Üç bölümden oluşan kitabımızın “Değişimin Toplum Üzerindeki Etkisi” bölümünde bireyin değişim sürecindeki psikolojisi inceleniyor. Toplumsal psikolojinin bireye yansımaları üzerinden de fiziksel ve sosyal değişikliklerin mimariye mevcut ve olası etkileri mercek altına alınıyor. Aynı zamanda mimar ve iç mimarların çalışmalarında bu durum nedeniyle oluşacak yeni etkilere de değiniliyor.
“Değişimin Kentler Üzerindeki Etkisi” bölümünde kentler ve kentsel sistemlerin nabzı tutulurken kentsel ulaşım, yeşil alanlarla entegrasyon ve yürünebilir kentler nasıl olmalı sorularına mimar ve iç mimarlar değerlendirmeleri çerçevesinde cevap aranıyor. “Değişimin İş Hayatı Üzerindeki Etkisi” bölümünde ise çalışma hayatı ve iş modellerinin mekân ile kesişimleri incelenirken mimar ve iç mimarlar geleceğin iş hayatının nasıl değişeceğine dair öngörülerini paylaşıyor, insan odaklı yaklaşımın değer kazanmasının sektörleri nasıl değiştireceğini yorumluyor. Bütün bunlar çerçevesinde başta pandeminin kentler üzerindeki etkisinden, kentlerin geleceğine, çevresel sorunlara, şehirlerdeki binaların yeniden yaratılmasına kadar pek çok konuda hem katılımcılar hem de bu kitaba ulaşıp ilham alacak herkes için çok öğretici olacağına inanıyorum.
Bu diyalogdan sonraki hedefleriniz, beklentileriniz nedir? Bundan sonra atacağınız adımlar nedir?

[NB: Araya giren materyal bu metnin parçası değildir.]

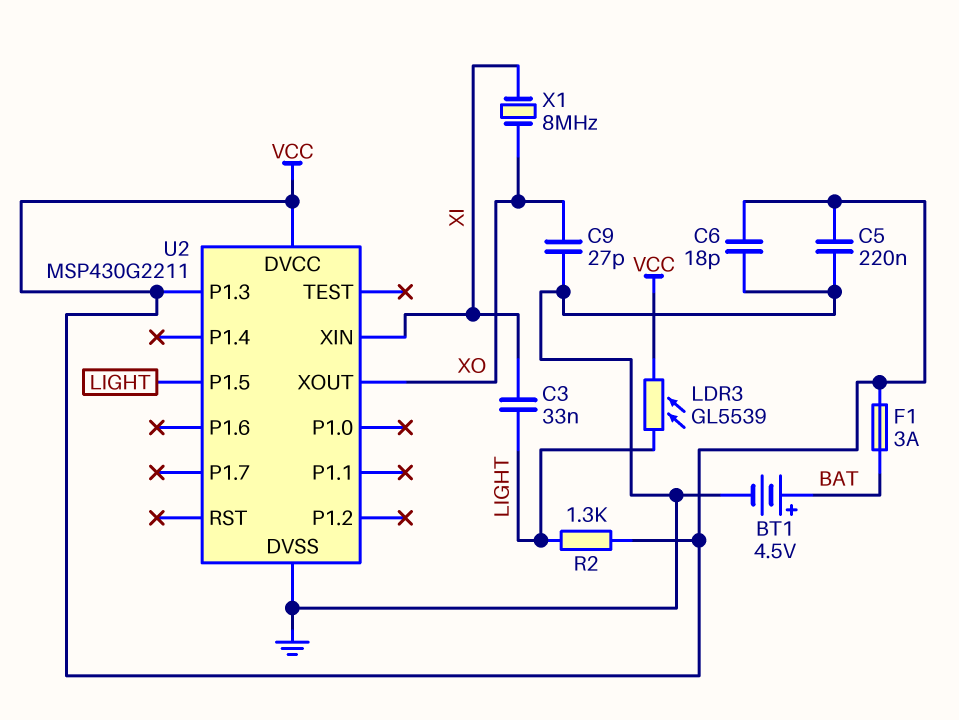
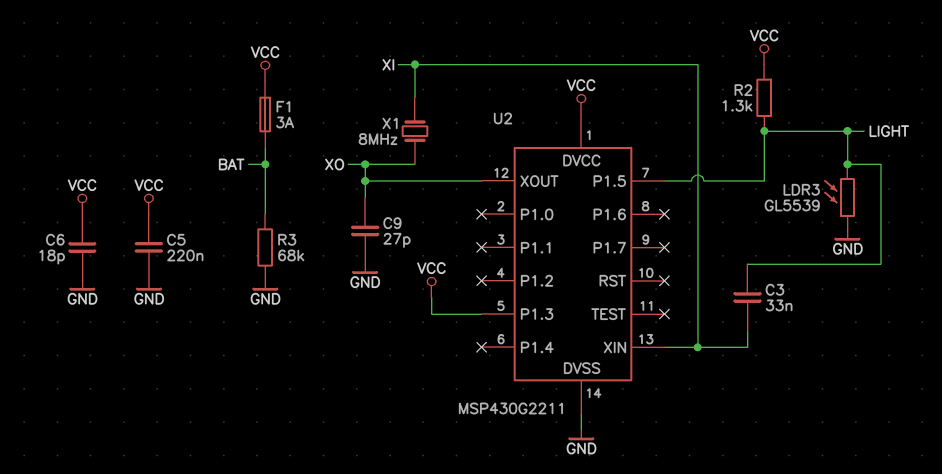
BT1: 4.5V (plus BAT, minus GND) -> none
LDR3: GL5539 (LIGHT, VCC) -> GL5539 (GND, LIGHT)
R3: none -> 68k (BAT, GND)

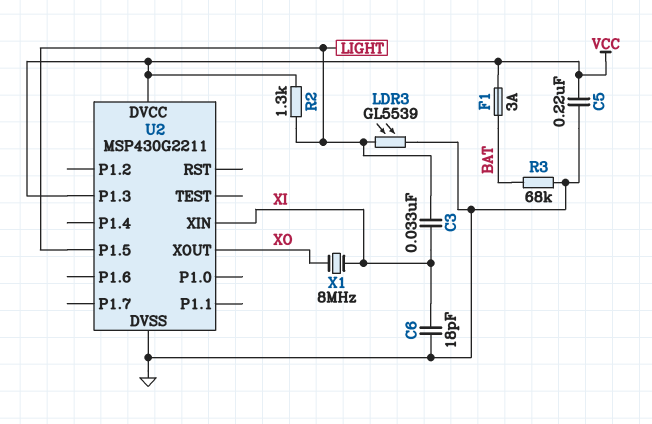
C6: 18pF (GND, VCC) -> 18pF (GND, XI)
C9: 27pF (GND, XO) -> none

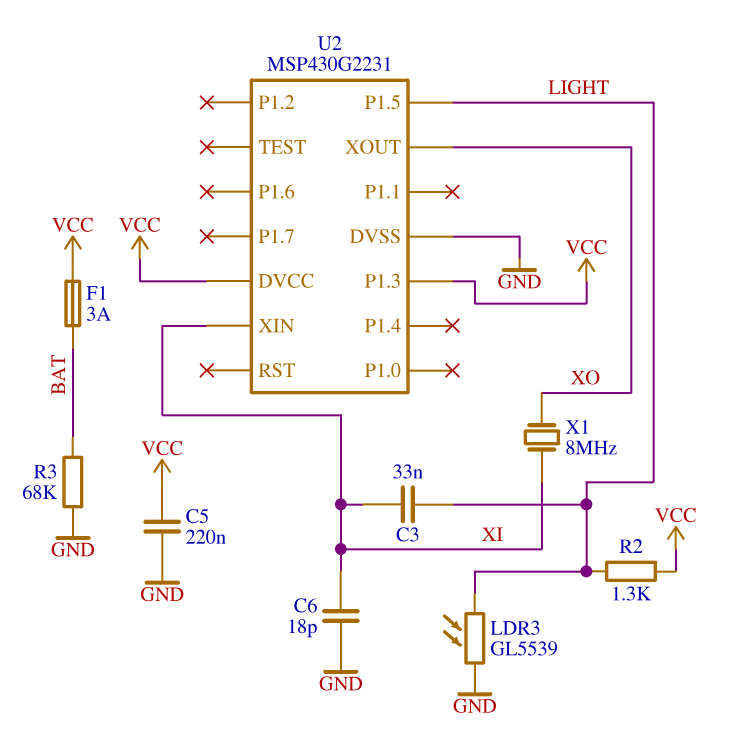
U2: MSP430G2211 -> MSP430G2231

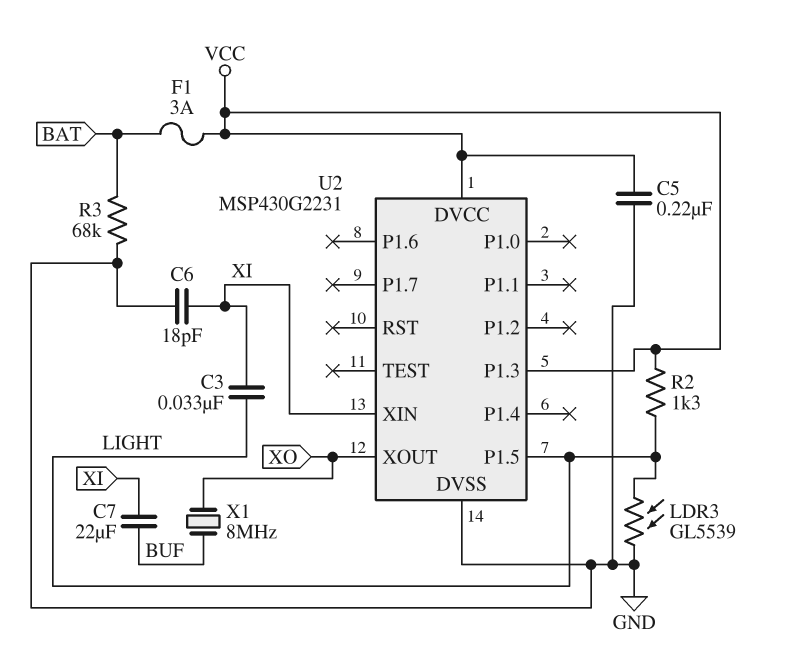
C7: none -> 22uF (BUF, XI)
X1: 8MHz (XI, XO) -> 8MHz (BUF, XO)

A.U: Kitapta yer alan anekdotlardan birinde Celal Abdi Güzer şöyle söylüyor: “Salgınla alakalı olmaksızın dünyanın zaten üst üste yaşadığı pek çok krizin gelip düğümlendiği bir noktadayız. Salgın bazı şeylerin farkına varmamızı, alışkanlıklarımızı sorgulamamızı, ezberlerimize karşı bir mesafe almamızı, eleştirel tavır takınmamızı sağladı.” Ben bu noktadan hareketle şunu söyleyebilirim her şeyden önce, eleştirel bakmak, farkındalık yaratmak, değişime direnmemek ilk ve önemli çıktılardan biri. Bu zaten çıkış noktalarımızdan da birini oluşturuyor. Nippon Paint zaten bu dönüşümün uzun süredir farkında olan, yaratıcılığı, özgün tasarımları, sürdürülebilir bir dünya ufkunu, çevreyi, üstün teknoloji gücünü odağına alan çok köklü bir marka. Bu diyalogu kurma fikrinin tam da bu marka vizyonunun bir sonucu olduğunu da söylemek isterim. Bu nedenle beklentimiz yeni normalin yarattığı kentler, kentlerin geleceği, paydaşları bir araya getirmenin yanı sıra bunu bir kültür olarak da yaygınlaştırmak. Yani diyalog kültürünü yaygınlaştırmak. Çünkü insanı ve çevreyi odağa almak ilk olarak böyle bir samimiyetle hareket etmekten geçiyor. Bundan sonraki adımlarımızı da yine bu vizyon doğrultusunda ve diyalog kapısını sürekli açarak, yalnızca kendi iş yapış biçimlerimizi değil, kentleri, doğayı, insanı mesele ederek inşa etmeye devam edeceğiz.